**Check your understanding**
**a)** In the PDFBox issue comment, repeat word for word the passage that begins with the words containing "Zer Jun Eng commented" and ends with "such an image.".
**b)** According to the PDFBox issue comment, which JPEGFactory method does the commenter find the most convenient?

[ 
https://issues.apache.org/jira/browse/PDFBOX-6030?page=com.atlassian.jira.plugin.system.issuetabpanels:comment-tabpanel&focusedCommentId=18000676#comment-18000676
 ] 

Zer Jun Eng commented on PDFBOX-6030:
-------------------------------------

> How about useing 
> "org.apache.pdfbox.pdmodel.graphics.image.JPEGFactory.createFromByteArray(PDDocument,
>  byte[])" as workaround? The already encoded image is passed as byte array, 
> so that one might use any suitable process to encode such an image.

We also evaluated the `JPEGFactory.createFromByteArray(PDDocument, byte[])` 
method. We still find that `JPEGFactory.createFromImage(PDDocument, 
BufferedImage, float, int)` the most convenience because it handles alpha 
channel nicely in the private `createJPEG` method.

https://github.com/apache/pdfbox/blob/3.0.5/pdfbox/src/main/java/org/apache/pdfbox/pdmodel/graphics/image/JPEGFactory.java#L305-L329

> JPEGFactory: createImage and setOptimizeHuffmanTables
> -----------------------------------------------------
>
>                 Key: PDFBOX-6030
>                 URL: https://issues.apache.org/jira/browse/PDFBOX-6030
>             Project: PDFBox
>          Issue Type: Wish
>    Affects Versions: 2.0.34, 3.0.5 PDFBox
>            Reporter: Zer Jun Eng
>            Priority: Minor
>              Labels: JPEG, JPG, jpeg
>             Fix For: 2.0.35, 3.0.6 PDFBox, 4.0.0
>
>         Attachments: PDFBOX-6030.diff, zoo-711050_1920.jpg
>
>
> Dear PDFBox developers,
> I'm writing to request an enhancement to the JPEGFactory class, specifically 
> concerning the createFromImage(PDDocument document, BufferedImage image, 
> float quality, int dpi) method.

**Material provided**
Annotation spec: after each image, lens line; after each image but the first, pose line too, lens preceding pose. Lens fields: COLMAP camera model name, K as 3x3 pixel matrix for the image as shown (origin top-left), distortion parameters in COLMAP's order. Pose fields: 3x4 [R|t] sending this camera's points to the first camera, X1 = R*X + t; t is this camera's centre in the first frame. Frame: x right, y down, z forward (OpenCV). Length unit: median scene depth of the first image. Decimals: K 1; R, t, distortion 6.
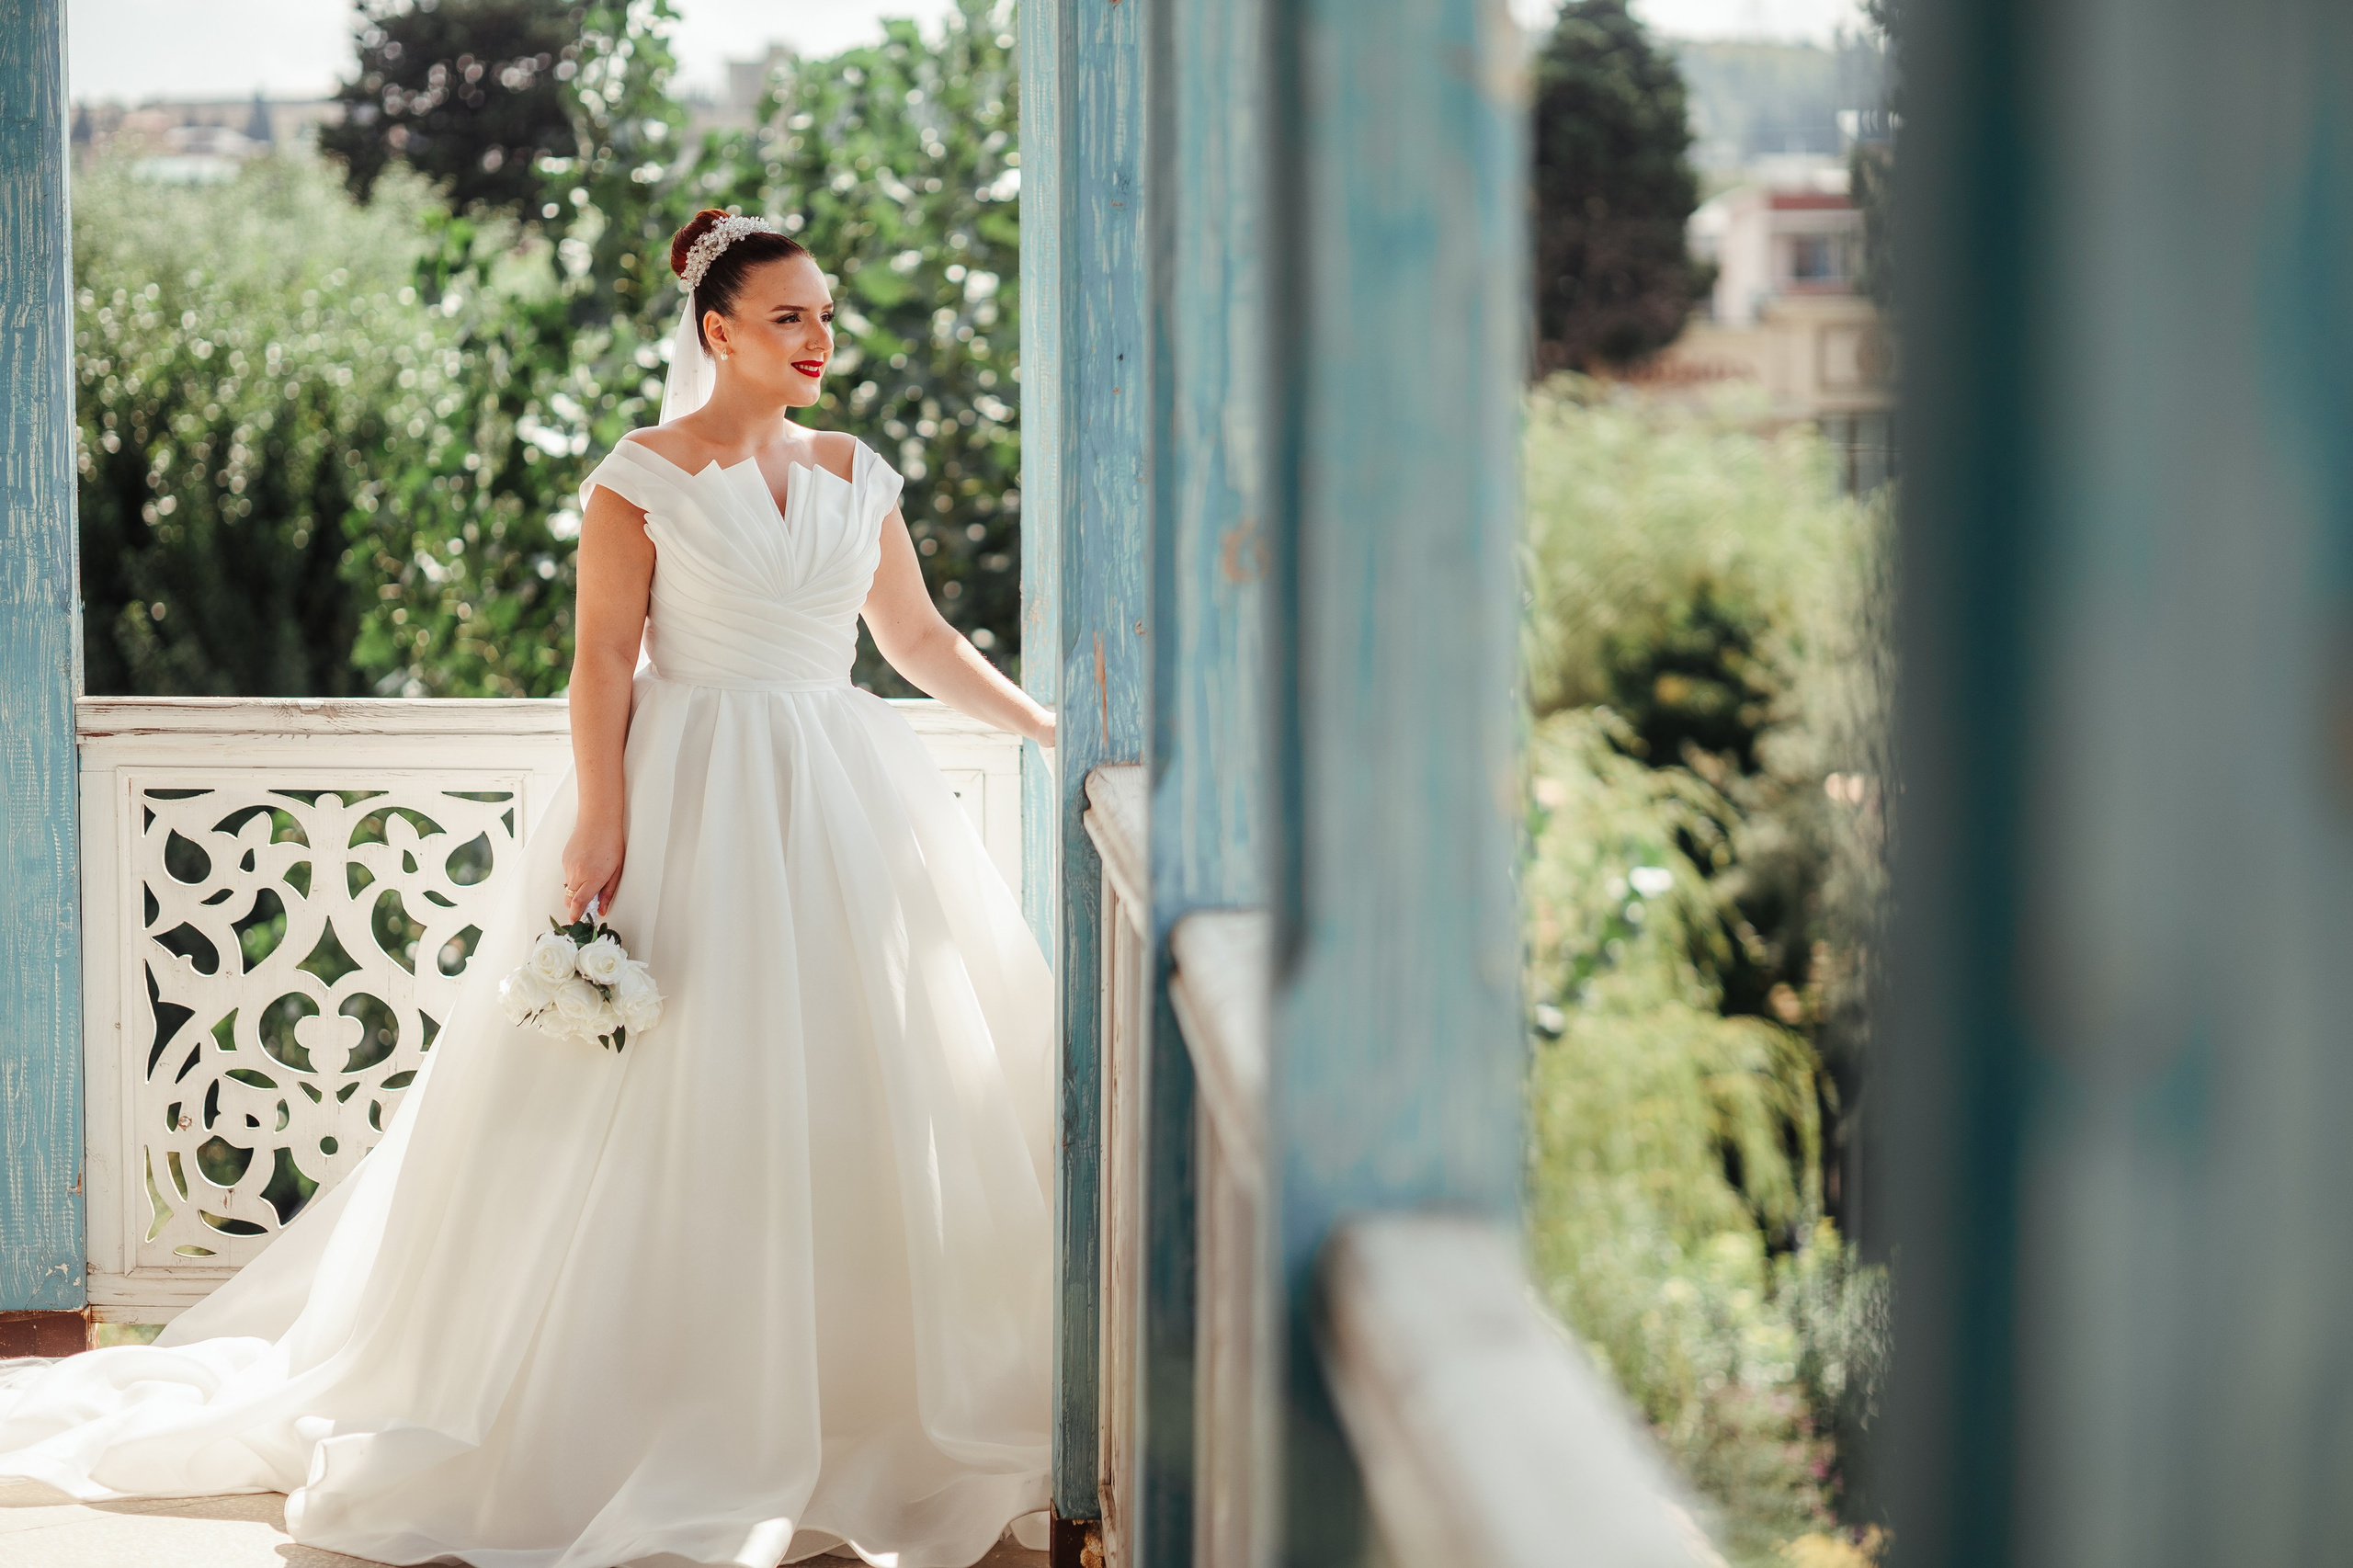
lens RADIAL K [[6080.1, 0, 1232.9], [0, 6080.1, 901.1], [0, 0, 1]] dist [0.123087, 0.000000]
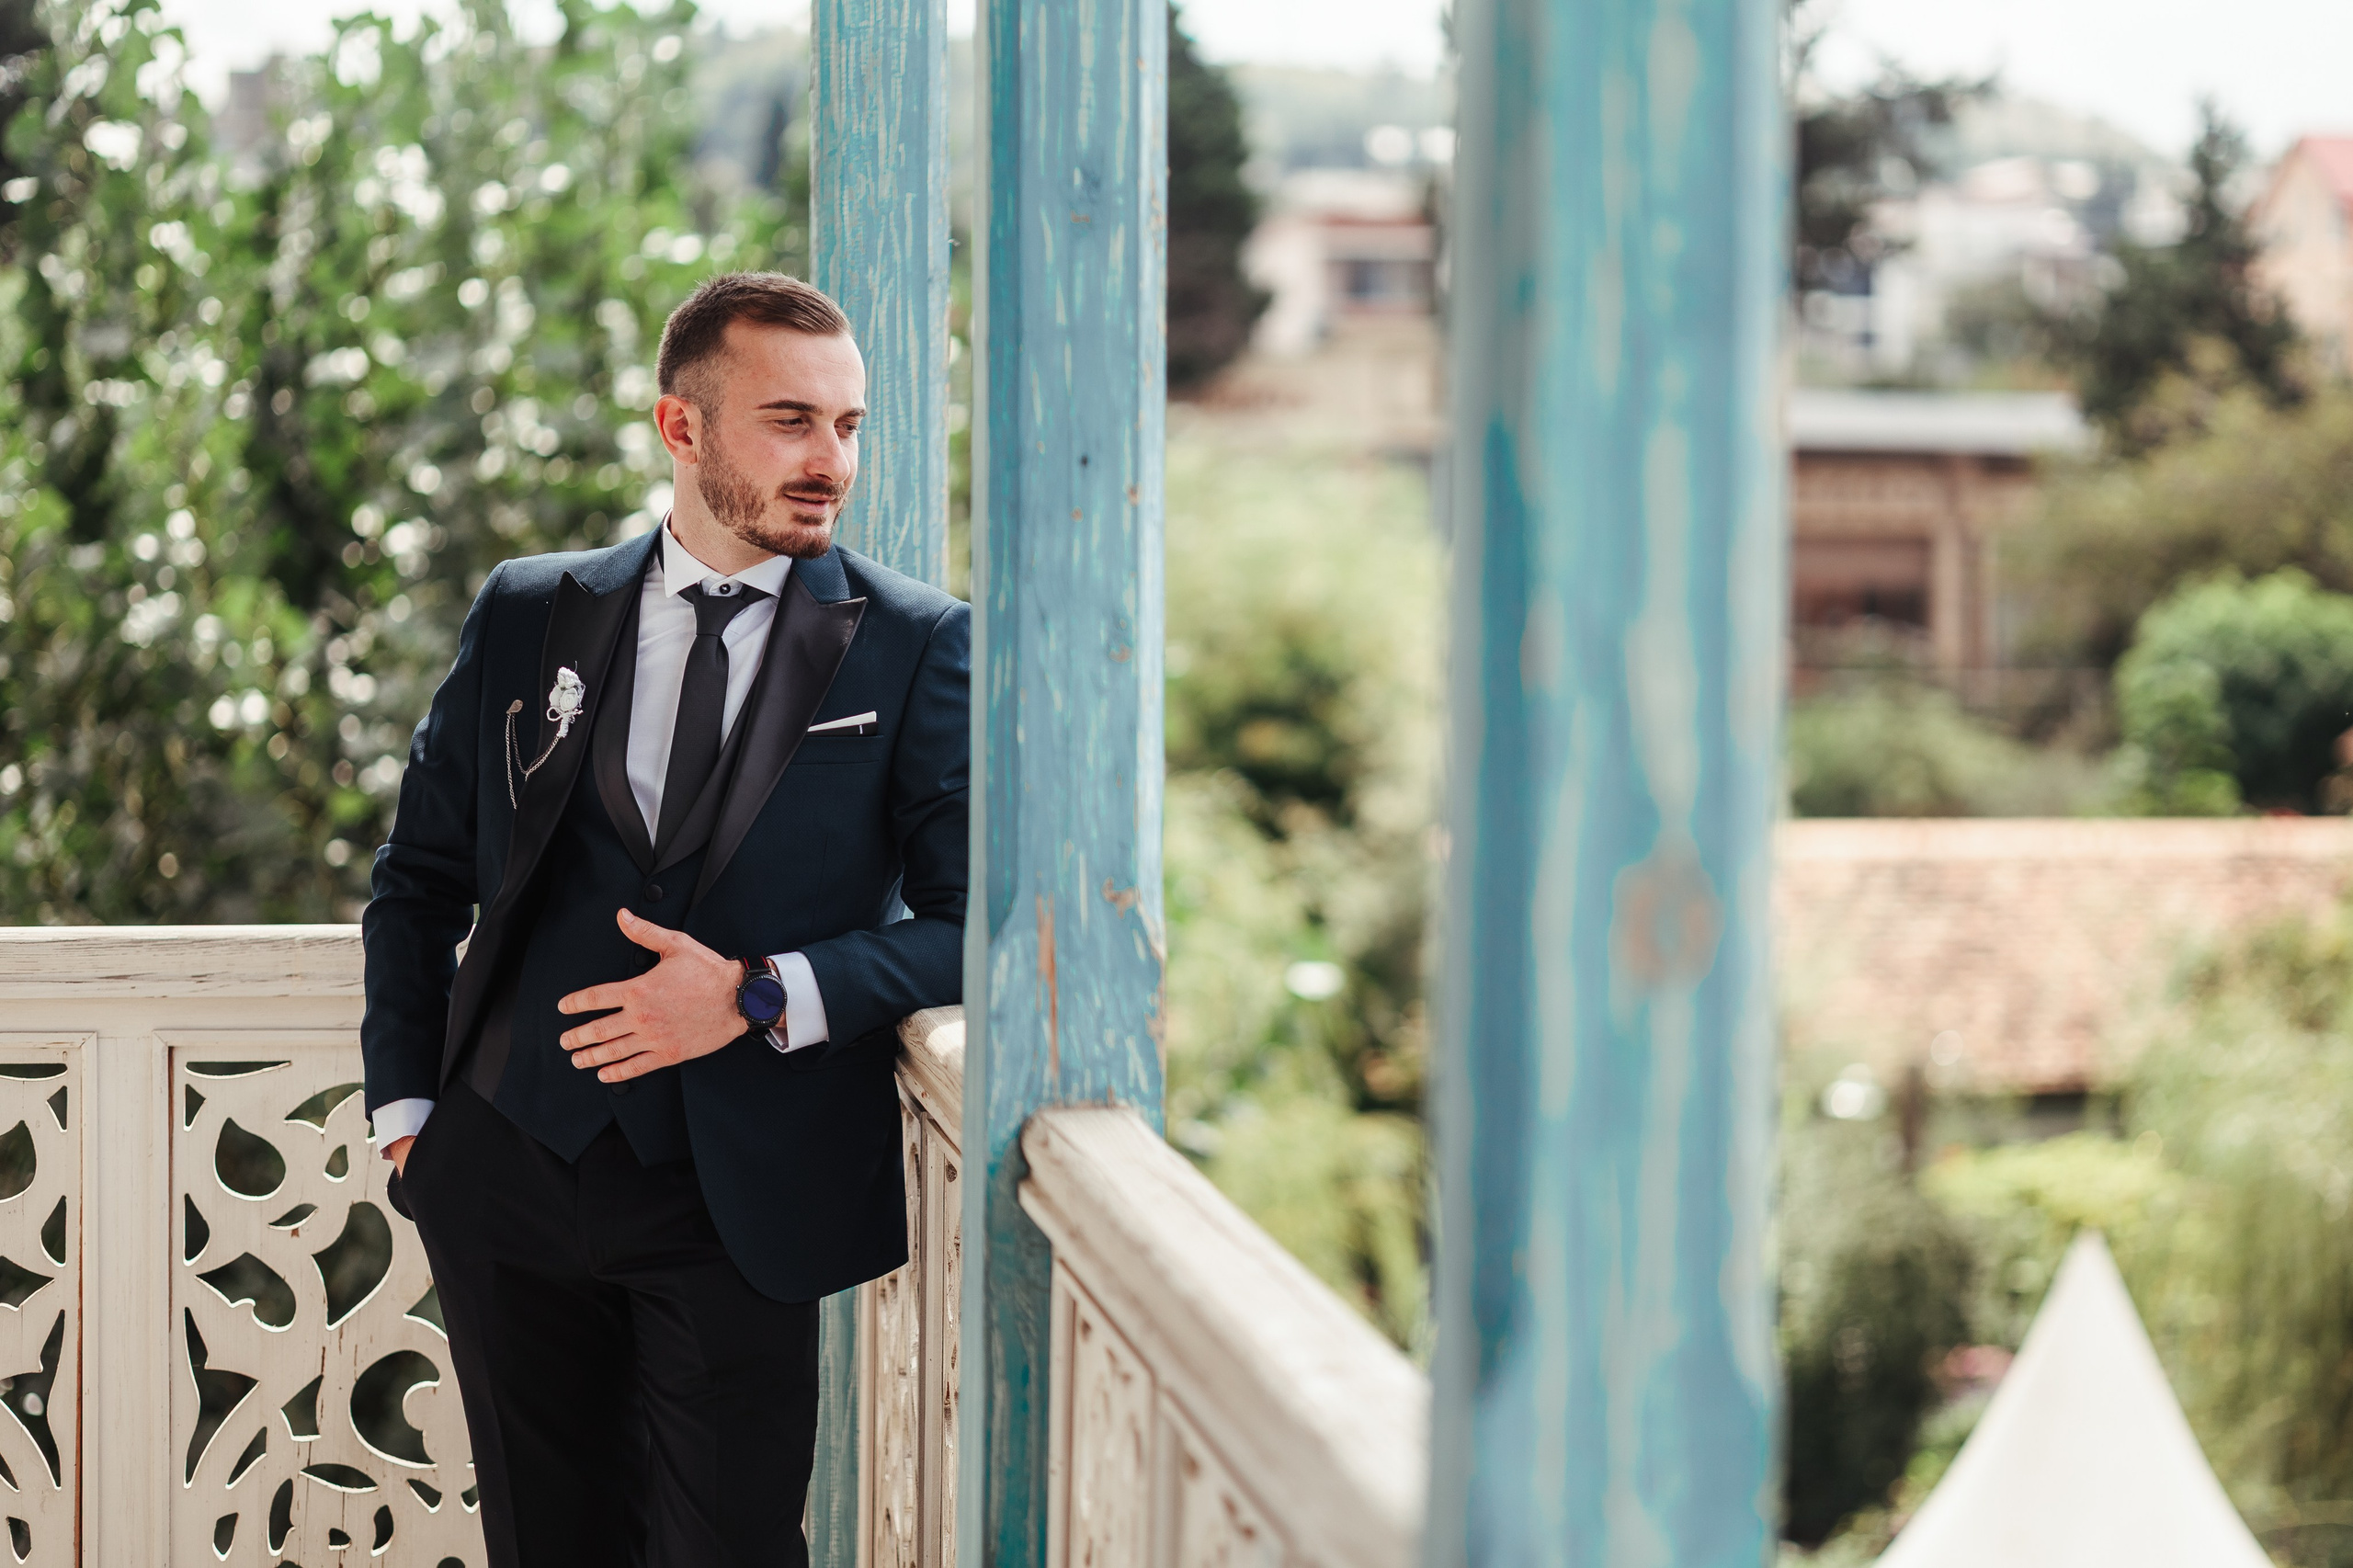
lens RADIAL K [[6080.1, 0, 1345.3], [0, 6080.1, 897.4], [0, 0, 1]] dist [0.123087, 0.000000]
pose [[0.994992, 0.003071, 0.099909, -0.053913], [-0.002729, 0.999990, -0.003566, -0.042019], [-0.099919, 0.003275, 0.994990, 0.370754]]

...

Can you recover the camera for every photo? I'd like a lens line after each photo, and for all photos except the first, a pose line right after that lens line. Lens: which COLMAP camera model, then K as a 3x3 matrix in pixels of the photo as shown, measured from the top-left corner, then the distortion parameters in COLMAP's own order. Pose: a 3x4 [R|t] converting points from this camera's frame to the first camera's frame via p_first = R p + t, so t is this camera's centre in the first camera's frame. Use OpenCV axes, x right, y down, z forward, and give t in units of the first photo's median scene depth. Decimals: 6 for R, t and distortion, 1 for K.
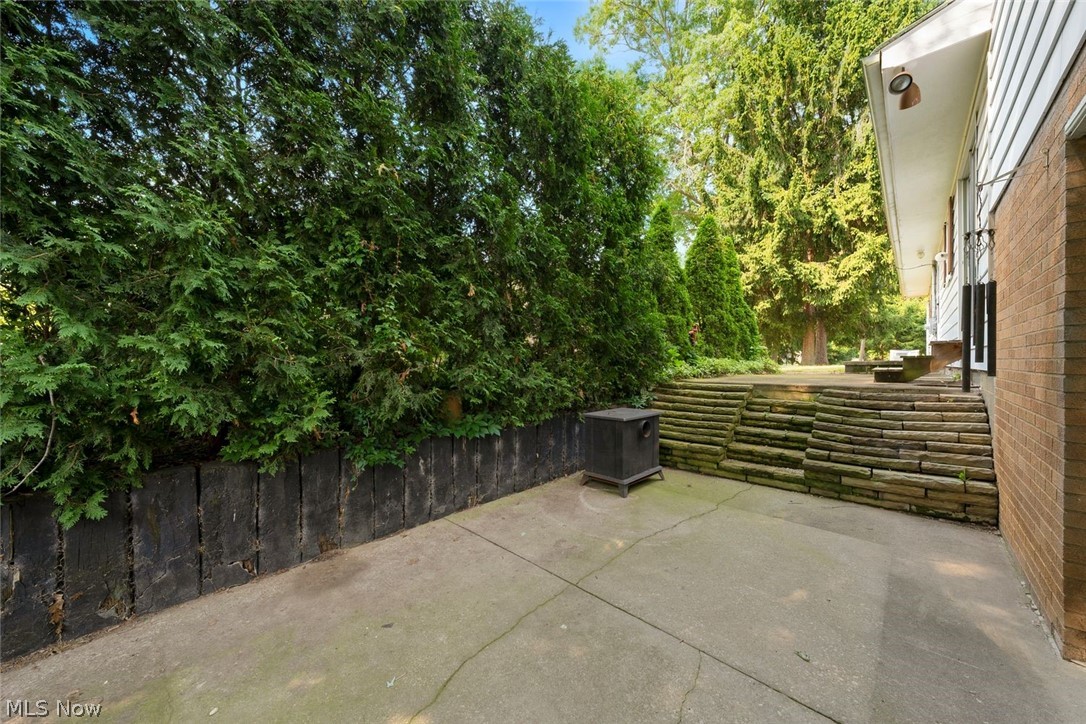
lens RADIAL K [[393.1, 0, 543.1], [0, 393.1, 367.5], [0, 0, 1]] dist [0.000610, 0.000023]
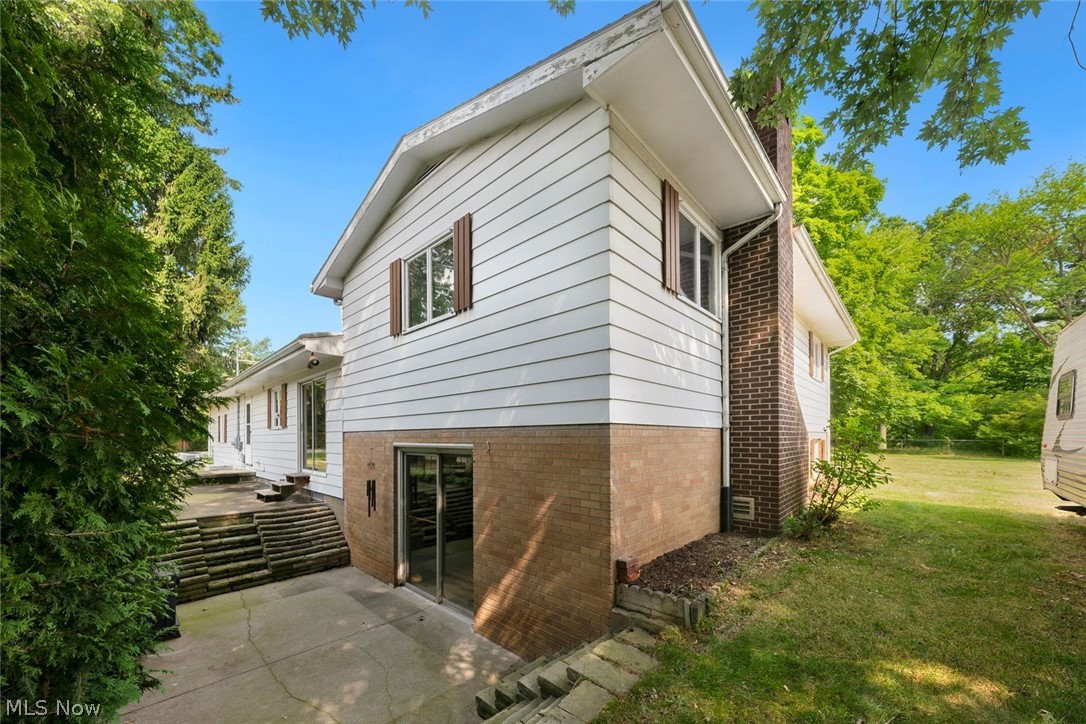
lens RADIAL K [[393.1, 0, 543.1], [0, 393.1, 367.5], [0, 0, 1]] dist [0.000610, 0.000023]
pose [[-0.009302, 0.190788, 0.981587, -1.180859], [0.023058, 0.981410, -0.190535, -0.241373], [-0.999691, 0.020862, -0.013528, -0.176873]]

**Solutions per task**
**a)**
Zer Jun Eng commented on PDFBOX-6030:
-------------------------------------

> How about useing 
> "org.apache.pdfbox.pdmodel.graphics.image.JPEGFactory.createFromByteArray(PDDocument,
>  byte[])" as workaround? The already encoded image is passed as byte array, 
> so that one might use any suitable process to encode such an image.

**b)** JPEGFactory.createFromImage(PDDocument, BufferedImage, float, int)